Now banks are looking to expand into Real Estate brokerage
to drive more business to their mortgage loan operations.
The National Association
of REALTORS® (NAR) strongly opposes large banks entering
the Real Estate services market, and is doing everything in
its power to prevent Real Estate activities from being added
to the list of services that banks are allowed to provide.
At NAR's request, Senate Bill 98 and House Bill 111 were introduced
as the Community Choice in Real Estate Act. The bills would
amend the Bank Holding Company Act of 1956 to prevent the
Fed and Treasury from finding Real Estate brokerage or property
management to be legitimate activities for bank holding companies.

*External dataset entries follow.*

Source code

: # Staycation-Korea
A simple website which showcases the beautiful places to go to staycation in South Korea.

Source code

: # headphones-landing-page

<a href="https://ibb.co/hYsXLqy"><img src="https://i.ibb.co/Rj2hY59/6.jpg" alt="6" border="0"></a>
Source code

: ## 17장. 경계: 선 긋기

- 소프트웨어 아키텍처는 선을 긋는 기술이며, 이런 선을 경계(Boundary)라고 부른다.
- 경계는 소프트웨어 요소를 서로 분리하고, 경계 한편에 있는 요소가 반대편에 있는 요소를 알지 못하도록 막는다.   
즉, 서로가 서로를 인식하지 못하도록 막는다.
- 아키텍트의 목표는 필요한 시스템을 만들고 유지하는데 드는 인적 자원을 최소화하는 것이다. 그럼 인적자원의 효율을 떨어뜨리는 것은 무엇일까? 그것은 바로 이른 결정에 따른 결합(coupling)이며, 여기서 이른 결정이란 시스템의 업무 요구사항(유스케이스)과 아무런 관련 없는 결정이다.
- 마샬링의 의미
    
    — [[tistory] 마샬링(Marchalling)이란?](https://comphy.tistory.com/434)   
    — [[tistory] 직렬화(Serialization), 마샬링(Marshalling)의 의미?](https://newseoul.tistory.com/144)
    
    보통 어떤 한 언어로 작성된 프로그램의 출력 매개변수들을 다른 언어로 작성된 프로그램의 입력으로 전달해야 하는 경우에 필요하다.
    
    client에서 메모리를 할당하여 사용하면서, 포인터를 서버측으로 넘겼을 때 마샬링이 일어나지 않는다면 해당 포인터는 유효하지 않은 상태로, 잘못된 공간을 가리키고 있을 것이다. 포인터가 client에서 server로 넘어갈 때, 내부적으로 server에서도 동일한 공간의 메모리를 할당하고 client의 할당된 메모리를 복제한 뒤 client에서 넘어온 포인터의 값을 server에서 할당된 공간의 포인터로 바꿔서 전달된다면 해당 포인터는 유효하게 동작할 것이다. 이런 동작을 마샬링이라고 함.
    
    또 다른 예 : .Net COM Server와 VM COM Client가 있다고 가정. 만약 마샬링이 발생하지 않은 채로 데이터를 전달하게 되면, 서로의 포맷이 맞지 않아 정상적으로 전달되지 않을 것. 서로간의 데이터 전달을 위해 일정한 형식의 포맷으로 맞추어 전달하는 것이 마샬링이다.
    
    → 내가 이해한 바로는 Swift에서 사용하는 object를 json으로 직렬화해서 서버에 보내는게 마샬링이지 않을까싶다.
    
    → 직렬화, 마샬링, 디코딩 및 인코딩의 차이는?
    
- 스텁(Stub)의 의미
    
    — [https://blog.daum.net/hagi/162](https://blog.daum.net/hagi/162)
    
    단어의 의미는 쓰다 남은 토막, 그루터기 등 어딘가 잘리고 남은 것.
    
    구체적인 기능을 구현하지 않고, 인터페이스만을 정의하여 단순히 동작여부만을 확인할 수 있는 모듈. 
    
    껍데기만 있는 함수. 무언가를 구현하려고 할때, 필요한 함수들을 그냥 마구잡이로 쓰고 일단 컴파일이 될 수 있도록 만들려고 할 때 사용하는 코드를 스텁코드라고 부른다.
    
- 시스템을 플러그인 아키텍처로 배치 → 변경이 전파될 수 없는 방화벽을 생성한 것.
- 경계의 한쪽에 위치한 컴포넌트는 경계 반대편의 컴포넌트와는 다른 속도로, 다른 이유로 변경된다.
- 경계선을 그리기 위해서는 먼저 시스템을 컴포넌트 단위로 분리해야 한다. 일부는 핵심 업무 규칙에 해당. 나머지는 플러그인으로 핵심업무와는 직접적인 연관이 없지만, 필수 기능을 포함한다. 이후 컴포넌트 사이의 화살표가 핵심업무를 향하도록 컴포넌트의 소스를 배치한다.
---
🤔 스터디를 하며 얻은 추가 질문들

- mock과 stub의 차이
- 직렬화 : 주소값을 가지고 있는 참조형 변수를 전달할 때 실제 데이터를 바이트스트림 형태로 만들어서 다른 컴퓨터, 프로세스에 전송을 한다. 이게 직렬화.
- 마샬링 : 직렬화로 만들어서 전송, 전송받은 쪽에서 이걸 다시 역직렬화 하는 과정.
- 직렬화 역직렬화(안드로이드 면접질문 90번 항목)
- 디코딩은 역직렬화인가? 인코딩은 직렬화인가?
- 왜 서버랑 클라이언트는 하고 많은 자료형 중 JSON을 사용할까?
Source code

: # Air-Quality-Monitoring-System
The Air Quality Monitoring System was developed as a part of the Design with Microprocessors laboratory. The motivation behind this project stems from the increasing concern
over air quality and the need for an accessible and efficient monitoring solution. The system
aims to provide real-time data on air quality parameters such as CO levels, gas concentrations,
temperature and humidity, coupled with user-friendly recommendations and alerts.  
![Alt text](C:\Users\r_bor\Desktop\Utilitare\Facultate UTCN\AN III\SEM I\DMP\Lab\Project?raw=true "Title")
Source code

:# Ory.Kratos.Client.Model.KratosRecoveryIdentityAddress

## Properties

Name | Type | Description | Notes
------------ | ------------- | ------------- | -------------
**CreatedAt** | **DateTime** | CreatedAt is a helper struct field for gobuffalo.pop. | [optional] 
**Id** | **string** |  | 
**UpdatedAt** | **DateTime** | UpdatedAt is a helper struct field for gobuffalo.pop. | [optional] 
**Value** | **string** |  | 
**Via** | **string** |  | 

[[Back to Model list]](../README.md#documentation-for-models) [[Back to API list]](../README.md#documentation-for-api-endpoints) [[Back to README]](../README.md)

However, until a decision is made, agents and bankers are
continuing to duke it out in the battle over banks entering
the Real Estate business.
So
what does this mean for Real Estate professionals? Many Real
Estate experts agree that if bankers enter the brokerage business,
the industry will change dramatically. “As an agent,
my clients look to me for guidance in choosing a loan,”
says Jennifer Dawkins, a San Diego Real Estate agent. “If
I worked for a bank as an agent, I’d be under pressure
to promote loans from that particular bank, even though the
loan may not be the best loan for my client. Kickbacks are
already common in this business and it seems that this would
just get worse if banks could both close a sale and secure
a loan.”
While the Real Estate Settlement
Procedures Act (RESPA) prevents referrals in which the agent
receives a kickback for sending customers to a particular
lender, Jennifer says that it is very difficult to monitor
these types of referrals.
Luigi Frascati, a Real
Estate agent from Vancouver, agrees that banks would be the
only ones benefiting from this industry shift. “Brokerage
firms charge commissions to sellers—the recipients of
the money proceeds in a Real Estate transaction—and
only when sellers have received those proceeds,” he
says. “Banks, conversely, charge interest rates to buyers.
What the American Bankers Association is aiming and attempting
to do now, is to charge both buyers and sellers. Sort of like
eating from two dishes at the same time, so to speak. Give
the money to the buyer to complete the transaction, and charge
the seller for completing it.”
In addition, NAR argues
that large banking conglomerates with federal backing could
displace smaller Real Estate agencies, creating fewer choices
for consumers. There are currently 1.3 million REALTORS®
in the United States who specialize in local communities and
economies. “It is likely that many agents could be out
of a job if the corporate giants gain control of the industry,”
adds Jennifer.
According
to NAR, banks could enter the industry by either starting
new brokerages or buying up small ones. If they choose the
former, small companies could be driven out of the market
trying to compete with the big guys that can offer a package
of Real Estate and loan services, which would likely be aggressively
marketed. If they choose the latter, this would reduce the
number of competitors and could move the market from monopolistic
competition to oligopoly—a market dominated by a few
major corporations. The likely result of an oligopoly is higher
prices and lower quality of service.
On June 11, 2007, the House
Appropriations Committee approved a one-year provision prohibiting
the Federal Reserve and Treasury Department from finalizing
the rule allowing banks to engage in Real Estate brokerage.
The full House is expected to consider the FY2008 Financial
Services and General Government funding measure during the
week of June 18, 2008. Until then, there’s no telling
who will win this long-standing battle.